This story was submitted to the peoples war site by a volunteer from Radio Sheffield Actiondesk on behalf of Mr R Priestley and has been added to the site with her permission. Mrs Priestley fully understands the site's terms and conditions.

Living in the east end of London I was working at Yardley’s, the perfume and toilet requisite firm. After the Battle of Britain finished, the German Air force switched from the daylight raids on the airfields at the end of 1940, to night bombing in an effort to halt war production and terrorise the civilian population. I was seeing the results at first hand as we lived in the docks area that was heavily bombed, the air raid warnings being sounded almost every night. Next day we had to struggle to work, now in an aircraft component factory.
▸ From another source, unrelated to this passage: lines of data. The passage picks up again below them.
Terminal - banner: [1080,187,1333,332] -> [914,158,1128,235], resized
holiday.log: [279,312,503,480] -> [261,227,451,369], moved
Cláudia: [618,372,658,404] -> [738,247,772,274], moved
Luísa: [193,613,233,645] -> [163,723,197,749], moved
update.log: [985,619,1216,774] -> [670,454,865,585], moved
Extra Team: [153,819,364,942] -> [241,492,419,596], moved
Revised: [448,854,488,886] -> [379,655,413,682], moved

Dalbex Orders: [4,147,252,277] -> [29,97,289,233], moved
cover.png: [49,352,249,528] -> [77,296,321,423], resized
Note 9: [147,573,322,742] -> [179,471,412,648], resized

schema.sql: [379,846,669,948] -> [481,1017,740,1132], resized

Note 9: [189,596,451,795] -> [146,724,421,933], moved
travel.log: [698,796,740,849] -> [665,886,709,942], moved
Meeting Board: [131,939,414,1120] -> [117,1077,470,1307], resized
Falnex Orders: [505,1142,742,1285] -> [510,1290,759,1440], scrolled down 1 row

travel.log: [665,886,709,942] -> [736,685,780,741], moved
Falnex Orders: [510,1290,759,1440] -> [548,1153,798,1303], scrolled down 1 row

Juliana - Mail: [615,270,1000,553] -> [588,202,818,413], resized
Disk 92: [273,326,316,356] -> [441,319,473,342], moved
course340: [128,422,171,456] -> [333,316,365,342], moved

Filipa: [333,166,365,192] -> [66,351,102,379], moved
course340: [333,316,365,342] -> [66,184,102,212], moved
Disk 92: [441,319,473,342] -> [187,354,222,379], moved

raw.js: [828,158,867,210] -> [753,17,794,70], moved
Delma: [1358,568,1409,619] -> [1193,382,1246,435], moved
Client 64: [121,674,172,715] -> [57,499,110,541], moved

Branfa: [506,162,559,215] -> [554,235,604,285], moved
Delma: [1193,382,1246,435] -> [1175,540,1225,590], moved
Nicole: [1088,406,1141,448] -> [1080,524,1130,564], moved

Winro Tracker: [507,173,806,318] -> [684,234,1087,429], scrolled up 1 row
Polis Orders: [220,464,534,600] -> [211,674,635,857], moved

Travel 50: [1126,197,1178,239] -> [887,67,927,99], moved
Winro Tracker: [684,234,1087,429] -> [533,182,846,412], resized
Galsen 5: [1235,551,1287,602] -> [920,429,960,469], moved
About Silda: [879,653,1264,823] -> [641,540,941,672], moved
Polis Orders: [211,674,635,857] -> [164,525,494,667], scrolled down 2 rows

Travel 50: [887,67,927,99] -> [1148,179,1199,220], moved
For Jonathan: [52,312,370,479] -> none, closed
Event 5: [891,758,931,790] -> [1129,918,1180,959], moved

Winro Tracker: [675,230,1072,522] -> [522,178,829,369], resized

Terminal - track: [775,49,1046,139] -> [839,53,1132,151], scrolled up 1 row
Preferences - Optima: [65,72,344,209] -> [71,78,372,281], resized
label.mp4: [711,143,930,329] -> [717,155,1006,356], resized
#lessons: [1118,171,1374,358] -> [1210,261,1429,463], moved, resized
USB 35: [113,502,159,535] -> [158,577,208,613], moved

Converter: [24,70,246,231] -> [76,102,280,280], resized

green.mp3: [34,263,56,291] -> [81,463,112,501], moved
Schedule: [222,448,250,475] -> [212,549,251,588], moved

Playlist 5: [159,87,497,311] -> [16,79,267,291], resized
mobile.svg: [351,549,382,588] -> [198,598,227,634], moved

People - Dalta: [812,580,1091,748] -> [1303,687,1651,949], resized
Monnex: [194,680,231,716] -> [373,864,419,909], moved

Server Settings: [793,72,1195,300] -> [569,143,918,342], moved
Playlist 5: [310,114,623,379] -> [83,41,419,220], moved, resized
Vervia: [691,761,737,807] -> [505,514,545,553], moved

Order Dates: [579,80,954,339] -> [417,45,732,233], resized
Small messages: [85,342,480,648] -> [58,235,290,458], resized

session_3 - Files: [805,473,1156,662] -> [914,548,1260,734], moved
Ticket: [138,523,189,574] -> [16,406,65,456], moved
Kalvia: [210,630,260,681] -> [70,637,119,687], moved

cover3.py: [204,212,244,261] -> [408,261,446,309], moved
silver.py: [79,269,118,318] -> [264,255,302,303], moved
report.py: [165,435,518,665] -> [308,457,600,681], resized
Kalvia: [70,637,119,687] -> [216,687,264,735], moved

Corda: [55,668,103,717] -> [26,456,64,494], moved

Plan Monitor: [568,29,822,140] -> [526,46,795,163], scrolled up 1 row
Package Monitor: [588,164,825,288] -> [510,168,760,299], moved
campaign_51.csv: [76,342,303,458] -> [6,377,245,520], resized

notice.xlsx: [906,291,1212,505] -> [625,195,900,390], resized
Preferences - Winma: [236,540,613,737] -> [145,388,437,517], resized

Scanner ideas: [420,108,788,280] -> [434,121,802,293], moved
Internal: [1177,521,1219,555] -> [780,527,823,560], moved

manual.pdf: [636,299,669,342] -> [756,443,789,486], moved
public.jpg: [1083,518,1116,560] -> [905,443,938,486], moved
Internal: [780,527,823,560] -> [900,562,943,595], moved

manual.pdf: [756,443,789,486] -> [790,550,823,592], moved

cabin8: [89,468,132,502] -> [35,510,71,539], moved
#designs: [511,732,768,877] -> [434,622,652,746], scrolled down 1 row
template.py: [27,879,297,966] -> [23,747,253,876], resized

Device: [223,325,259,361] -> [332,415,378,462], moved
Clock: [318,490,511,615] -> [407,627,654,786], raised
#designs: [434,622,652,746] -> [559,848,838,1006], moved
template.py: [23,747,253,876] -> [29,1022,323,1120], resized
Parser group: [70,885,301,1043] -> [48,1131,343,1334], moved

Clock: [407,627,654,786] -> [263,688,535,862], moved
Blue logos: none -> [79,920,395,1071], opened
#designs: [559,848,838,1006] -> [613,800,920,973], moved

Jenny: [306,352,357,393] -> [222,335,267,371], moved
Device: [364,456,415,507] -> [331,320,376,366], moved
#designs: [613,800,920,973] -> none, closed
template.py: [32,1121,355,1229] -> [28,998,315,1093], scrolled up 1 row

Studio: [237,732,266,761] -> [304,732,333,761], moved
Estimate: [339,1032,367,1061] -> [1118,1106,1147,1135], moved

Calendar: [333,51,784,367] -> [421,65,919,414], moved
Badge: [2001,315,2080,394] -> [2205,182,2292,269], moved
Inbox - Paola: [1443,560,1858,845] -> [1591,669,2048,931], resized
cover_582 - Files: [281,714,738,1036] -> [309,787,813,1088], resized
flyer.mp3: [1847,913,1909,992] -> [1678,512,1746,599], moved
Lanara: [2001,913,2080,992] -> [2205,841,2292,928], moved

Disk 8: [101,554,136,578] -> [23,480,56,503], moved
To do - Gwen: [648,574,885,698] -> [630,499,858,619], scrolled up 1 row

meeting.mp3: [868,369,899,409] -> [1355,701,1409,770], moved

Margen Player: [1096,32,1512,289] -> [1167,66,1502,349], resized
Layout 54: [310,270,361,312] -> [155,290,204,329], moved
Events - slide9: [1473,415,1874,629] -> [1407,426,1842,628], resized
There was little respite from the bombings and I survived when the neighbouring houses suffered a direct hit. I was living too far from the Underground, I was unable to use these deep shelters and the nights were spent in Anderson shelters dug into the ground, these gave little protection from anything larger than shrapnel or incendiary bombs. The younger members of our large family were evacuated to Suffolk. By early 1944 a new weapon was launched on London and the South East. I remember going to work one morning and seeing a strange object flying low over the city, too small for a plane and making a different sound from the usual engines. Suddenly the noise stopped and the contraption crashed to the ground, exploding in a nearby street. This I learned later was a flying bomb or “Doodlebug”, a forerunner of the later rocket attacks. By the end of the year, many of the launch sites on the coast of France had been over run by the Allied Forces and there was a respite. After three and a half years of almost nightly bombing, the end came and the lights were back on again. I married in 1942 and my husband was demobbed in early 1946, but we didn’t get a home to ourselves until 1947, living with one of my sisters until we got an ex-forces Nissen Hut.